VANITY FAIR – Mosè Bordero: “la mia idea impossibile diventata realtà”

Mosè Bordero, 93 anni appena compiuti, sale con attenzione ogni gradino della sua lunga scala. Arrivato in cima, pialla, carteggia, stucca il suo leudo, una barca a vela latina lunga 22 metri, che ha voluto costruire solo con l’aiuto delle sue mani e delle sue idee e forse per questo l’ha voluto chiamare «Con l’Aiuto di Dio».

Una storia straordinaria, fatta di resilienza se si pensa che Mosè ha cominciato questa colossale impresa a 80 anni, nel suo paesino in Liguria, Casarza, nella Val Petronio, dove vive: «Quando ho cominciato nessuno pensava che ci sarei riuscito. Mi davano del matto, la reputavano un’impresa pazzesca per un uomo solo, e della mia età, ma io non mi sono mai arreso». Impossibile non notarlo mentre lavora al suo leudo parcheggiato a lato della strada statale che attraversa il comune di Casarza, esposto alla pioggia e al vento, e Mosè racconta che c’è voluto un anno per realizzare solamente quella precaria copertura che lo ripara dal vento e dalla pioggia, eppure anche allora non aveva mai voluto un aiuto. Il suo leudo non è una barca normale, è un tipo di veliero antichissimo, nato nel Golfo del Tigullio e serviva per trasportare le merci.

Un vecchio amore di Mosè che anni fa ne aveva un altro, che ha perso per disavventure economiche. Una volta risolte, non è più riuscito a ricomprarlo: «Allora a 80 anni ho deciso che il leudo me lo sarei costruito io, e anche di un metro più lungo dell’altro, solo “con l’Aiuto di Dio”». In quel momento è diventato anche il suo nome. Ci sta riuscendo e aggiunge con una punta di romanticismo: «Nella mia lunga vita non sono mai stato più di una settimana lontano dal mare; e per chi ama il mare come me, una bella barca è come una bella donna. Il mio desiderio adesso è riuscire a terminarlo e vederlo navigare, spero di vivere abbastanza a lungo, di avere ancora il tempo necessario».
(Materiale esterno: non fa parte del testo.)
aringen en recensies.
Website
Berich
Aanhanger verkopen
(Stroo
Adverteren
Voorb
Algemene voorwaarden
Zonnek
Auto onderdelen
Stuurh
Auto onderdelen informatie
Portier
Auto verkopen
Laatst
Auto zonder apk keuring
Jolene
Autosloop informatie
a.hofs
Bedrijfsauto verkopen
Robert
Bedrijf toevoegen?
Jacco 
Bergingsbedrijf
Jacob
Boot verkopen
Mosè ogni mattina si alza alle 6 e comincia a lavorare senza improvvisare, seguendo anche una tecnica all’avanguardia che ha inventato lui, per realizzare la curvatura dello scafo, per affrontare meglio le onde, e guardando ogni particolare si capisce che è un vero progettista, oltre a un raffinato maestro d’ascia. Un’impresa che non è passata inosservata: è stato un ragazzino di 10 anni Riccardo, di ritorno da scuola, a Casarza, incuriosito da quel vecchietto che lavorava a quell’immensa barca, a coinvolgere i suoi genitori per capire chi fosse e cosa volesse fare. Si sono conosciuti, ma Mosè ha ripetuto che non voleva esser aiutato. Vito e sua moglie Chiara non hanno insistito, loro sono dei produttori cinematografici, hanno fondato un’agenzia di produzione, e hanno subito pensato di realizzare un video per i ragazzini delle scuole dell’età di Riccardo.

Ma sono riusciti a fare molto di più, un docufilm di 60 minuti prodotto dalla loro agenzia Flying Donkeys per la rassegna «Cinema in Blu» con il contributo di Splendido & Splendido Mare, della Regione, girato dal giovane regista di Chiavari Nicola Bozzo. Un progetto a chilometro zero per spiegare la storia di un’imbarcazione in via di estinzione, che ha fatto il giro di tutti i mari, per non dimenticarla e per mostrare la forza di un’idea impossibile, e per capire che non esistono limiti ai sogni. Un esempio della tenacia di chi non si è arreso davanti alle difficoltà e si capisce bene guardando quest’opera maestosa e perfetta.

Intanto il leudo non si ferma, continua far parlare e il 26 giugno il docufilm sarà proiettato nella piazzetta di Portofino, dopo l’anteprima nazionale del 12 maggio scorso a Sestri Levante durante il Riviera International Film Festival proprio in occasione del novantatreesimo compleanno di Mosè.